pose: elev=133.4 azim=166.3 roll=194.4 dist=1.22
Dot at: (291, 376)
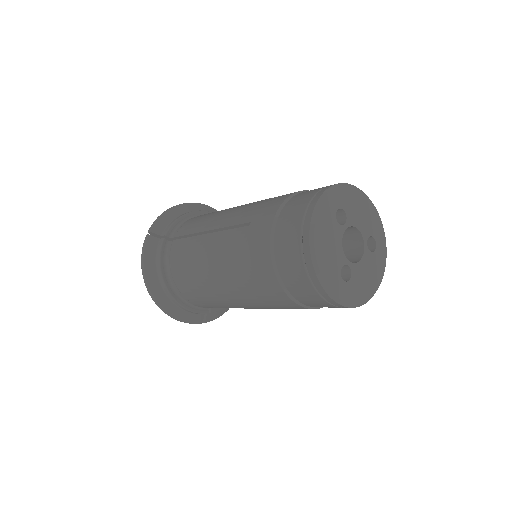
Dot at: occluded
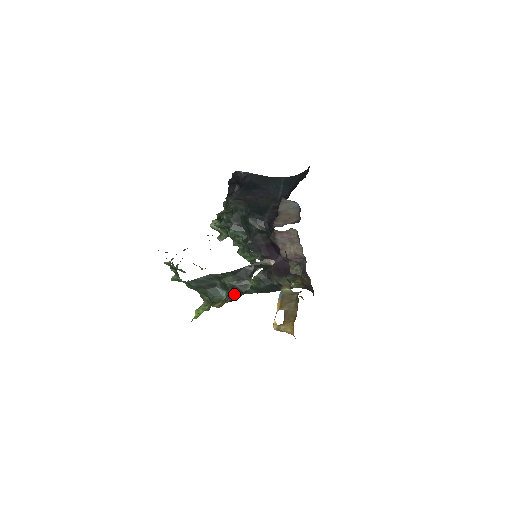
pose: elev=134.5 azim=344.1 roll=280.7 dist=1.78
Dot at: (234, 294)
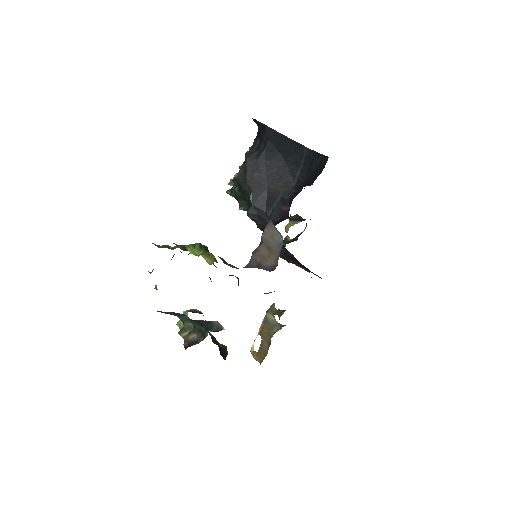
Dot at: (194, 336)
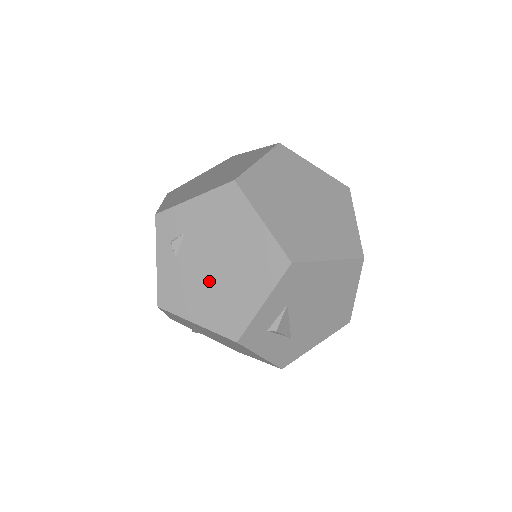
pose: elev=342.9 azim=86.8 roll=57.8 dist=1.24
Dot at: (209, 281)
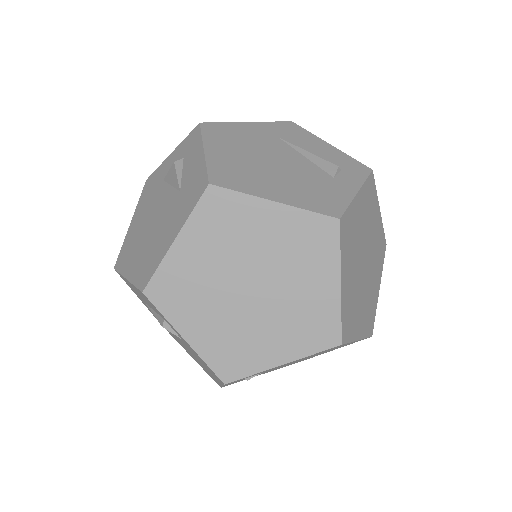
Dot at: occluded
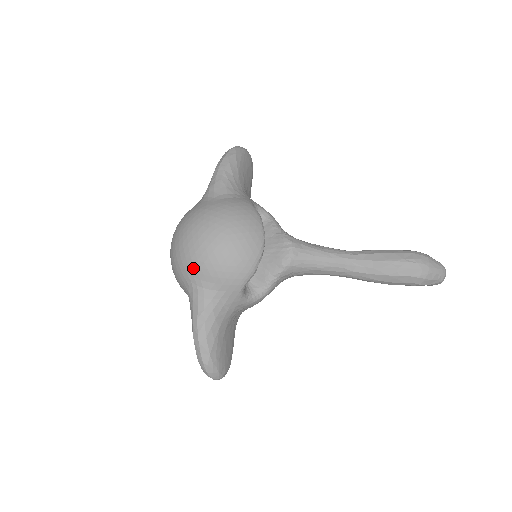
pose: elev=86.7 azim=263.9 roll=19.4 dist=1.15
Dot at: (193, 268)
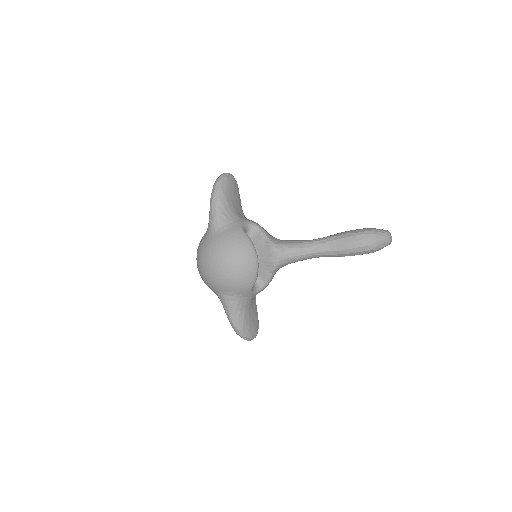
Dot at: (216, 286)
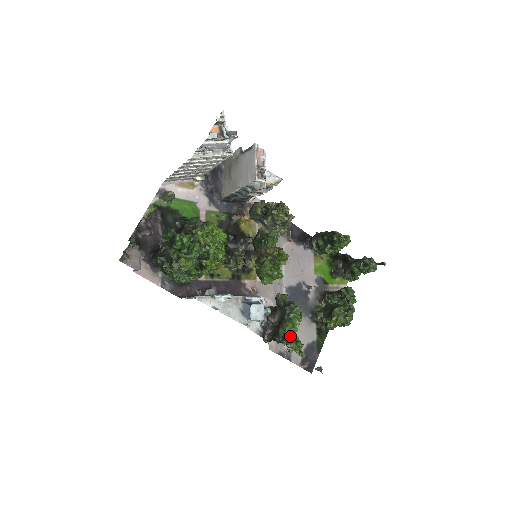
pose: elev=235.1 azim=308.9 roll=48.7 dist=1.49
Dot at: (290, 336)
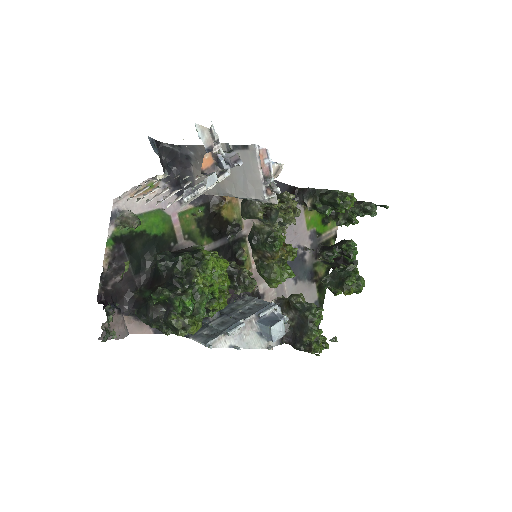
Dot at: (316, 342)
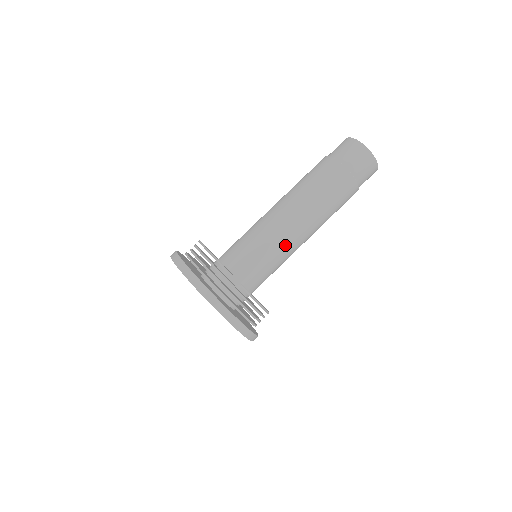
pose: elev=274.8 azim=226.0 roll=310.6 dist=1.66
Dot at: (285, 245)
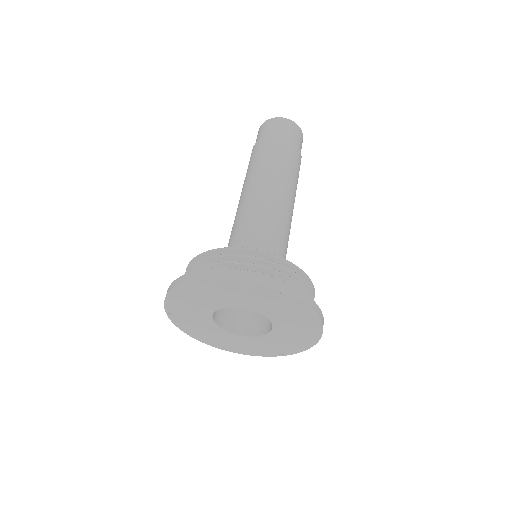
Dot at: (251, 212)
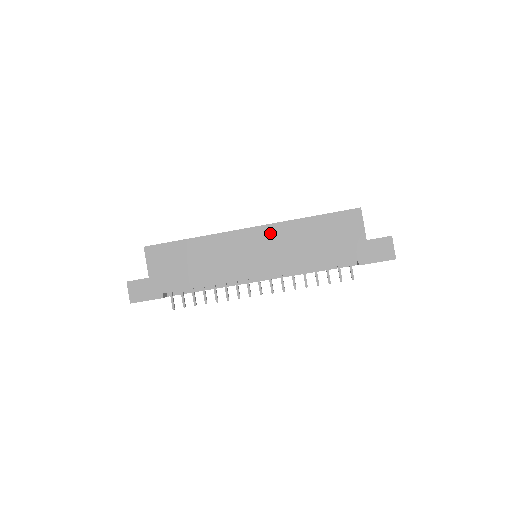
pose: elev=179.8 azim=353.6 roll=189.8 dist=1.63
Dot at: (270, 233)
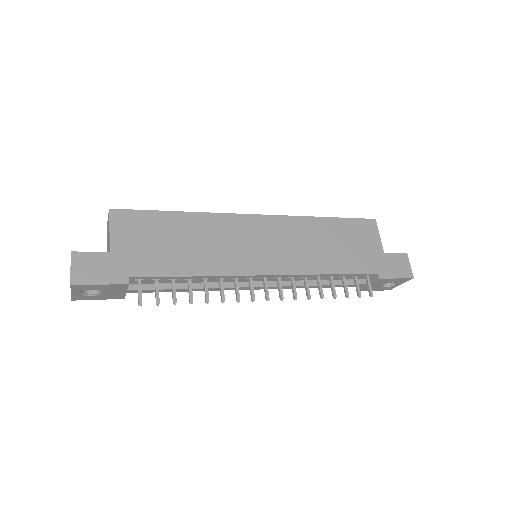
Dot at: (282, 225)
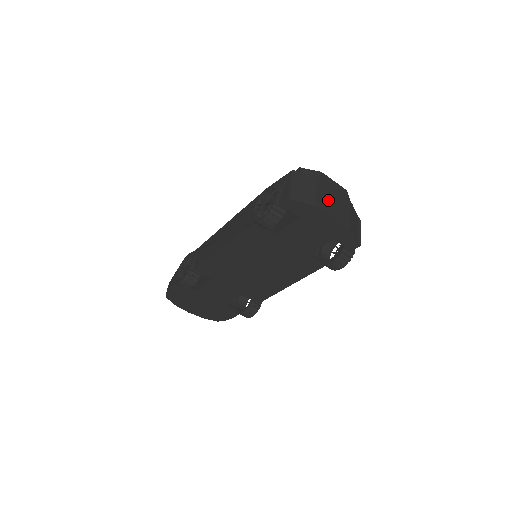
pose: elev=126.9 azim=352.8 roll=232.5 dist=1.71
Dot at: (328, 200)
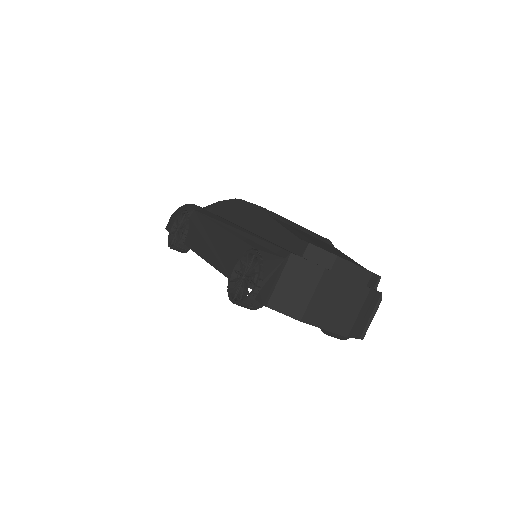
Dot at: (328, 303)
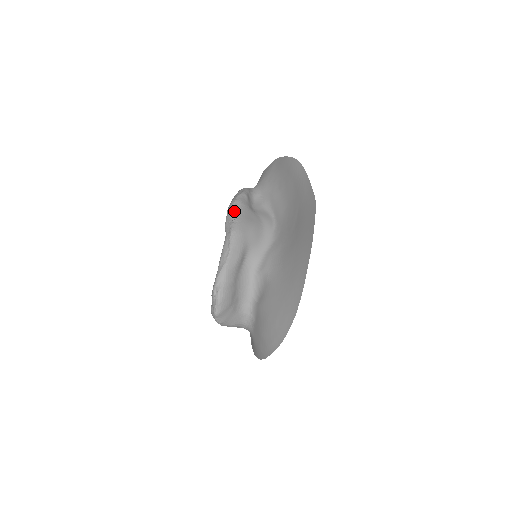
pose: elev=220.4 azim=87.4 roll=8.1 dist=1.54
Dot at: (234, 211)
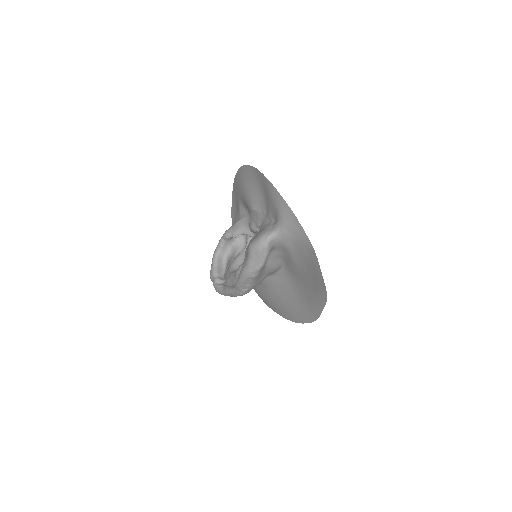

◆ ◆ ◆

Rewrite all of the material above, changing every "pose" to "view" and leaving everything else as it is. Leave the pictures out.

-- THE OUTPUT --
view: elev=133.4 azim=166.3 roll=194.4 dist=1.22
Dot at: (291, 376)
Dot at: occluded
view: elev=134.5 azim=344.1 roll=280.7 dist=1.78
Dot at: (234, 294)
Dot at: (194, 336)
view: elev=342.9 azim=86.8 roll=57.8 dist=1.24
Dot at: (209, 281)
Dot at: occluded
view: elev=86.7 azim=263.9 roll=19.4 dist=1.15
Dot at: (193, 268)
Dot at: (216, 286)
view: elev=235.1 azim=308.9 roll=48.7 dist=1.49
Dot at: (290, 336)
Dot at: (316, 342)
view: elev=274.8 azim=226.0 roll=310.6 dist=1.66
Dot at: (285, 245)
Dot at: (251, 212)
view: elev=179.8 azim=353.6 roll=189.8 dist=1.63
Dot at: (270, 233)
Dot at: (282, 225)
view: elev=126.9 azim=352.8 roll=232.5 dist=1.71
Dot at: (328, 200)
Dot at: (328, 303)
view: elev=220.4 azim=87.4 roll=8.1 dist=1.54
Dot at: (234, 211)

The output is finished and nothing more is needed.